After initializing an FPDF object, we can add a page object for every page we translated and write them on there. This will help us maintain the structure of the original document. Two things to note: firstly, in `multi_cell` we set width to zero to have full width and choose a hight of $5$ to have slim line spacing. Secondly, since the pre-installed fonts are not Unicode compatible, we change the encoding to "latin-1". Instructions on download and use Unicode compatible fonts, see the instructions on the `fpdf2` [website](https://pyfpdf.github.io/fpdf2/Unicode.html).

In [27]:
fpdf = FPDF()
fpdf.set_font("Helvetica", size = 7)

fpdf.add_page()
fpdf.multi_cell(w=0,
               h=5,
               txt= translated.encode("latin-1",
                                      errors = "replace"
                             ).decode("latin-1")
               )
fpdf.output("output/page12.pdf")

Now, just like in extraction, there is obviously a lot more you could do with the `fpdf2`, such as the adding of page numbers, title layout, etc. However, for the purpose of this article, this minimal set-up will suffice.

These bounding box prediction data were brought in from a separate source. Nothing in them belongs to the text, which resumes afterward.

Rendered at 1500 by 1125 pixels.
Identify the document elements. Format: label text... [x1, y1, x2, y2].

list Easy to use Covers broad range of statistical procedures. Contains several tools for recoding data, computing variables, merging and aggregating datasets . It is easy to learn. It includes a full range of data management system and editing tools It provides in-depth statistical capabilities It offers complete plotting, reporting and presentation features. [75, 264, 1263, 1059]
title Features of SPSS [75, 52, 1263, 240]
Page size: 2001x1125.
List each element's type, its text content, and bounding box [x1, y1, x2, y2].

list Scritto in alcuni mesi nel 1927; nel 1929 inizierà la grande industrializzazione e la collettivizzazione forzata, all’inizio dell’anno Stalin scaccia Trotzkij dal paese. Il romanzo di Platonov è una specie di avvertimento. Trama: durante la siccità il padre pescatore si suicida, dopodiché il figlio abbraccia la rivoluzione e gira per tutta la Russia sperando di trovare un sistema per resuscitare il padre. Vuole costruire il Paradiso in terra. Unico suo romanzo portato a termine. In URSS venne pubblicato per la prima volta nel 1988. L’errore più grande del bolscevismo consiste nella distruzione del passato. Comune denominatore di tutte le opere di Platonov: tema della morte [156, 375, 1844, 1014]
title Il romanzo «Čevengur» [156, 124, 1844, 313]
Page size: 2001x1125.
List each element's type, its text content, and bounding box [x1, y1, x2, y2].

## Tying everthing together

We'll now bring everything together in one pipeline. Remember that, to avoid losing too much information, we operate on each page individually. Importantly, we make two adaptations to the translation: since some pages are empty, but empty strings are not valid input for `GoogleTranslator`, we place an if condition before the translation. Secondly, because `nltk` allocates our paragraph breaks (i.e., "\n\n") to the beginning of the *following* sentence, `GoogleTranslate` ignores these. That is why we translate each paragraph individually using a list comprehension.

In [29]:
# Open PDF
with pdfplumber.open("src/examples/1978-geschaeftsbericht-data.pdf") as pdf:
    # Initialize FPDF file to write on
    fpdf = FPDF()
    fpdf.set_font("Helvetica", size = 7)
    
    # Treat each page individually
    for page in pdf.pages[:30]:
        # Extract Page
        extracted = extract(page)

        # Translate Page
        if extracted != "":
            # Translate paragraphs individually to keep breaks
            paragraphs = extracted.split("\n\n")
            translated = "\n\n".join(
                [translate_extracted(paragraph) for paragraph in paragraphs]
                )
        else:
            translated = extracted

        # Write Page
        fpdf.add_page()
        fpdf.multi_cell(w=0,
                        h=5,
                        txt= translated.encode("latin-1",
                                               errors = "replace"
                                      ).decode("latin-1")
                        )
    
    # Save all FPDF pages
    fpdf.output("output/trans_1978-geschaeftsbericht-data.pdf.pdf")


## Conclusion

Thank you for staying to the end. I hope this article gave you a hands-on example of how to translate PDFs and what the state-of-the-art packages are. Throughout the article I pointed towards potential extensions of this rudimentary example (i.e., adding page numbers, layout, etc.), so please share your approaches for these - I'd love to hear them. And, of course, I am also always eager to hear suggestions on how to improve on the code. Stay safe and stay in touch!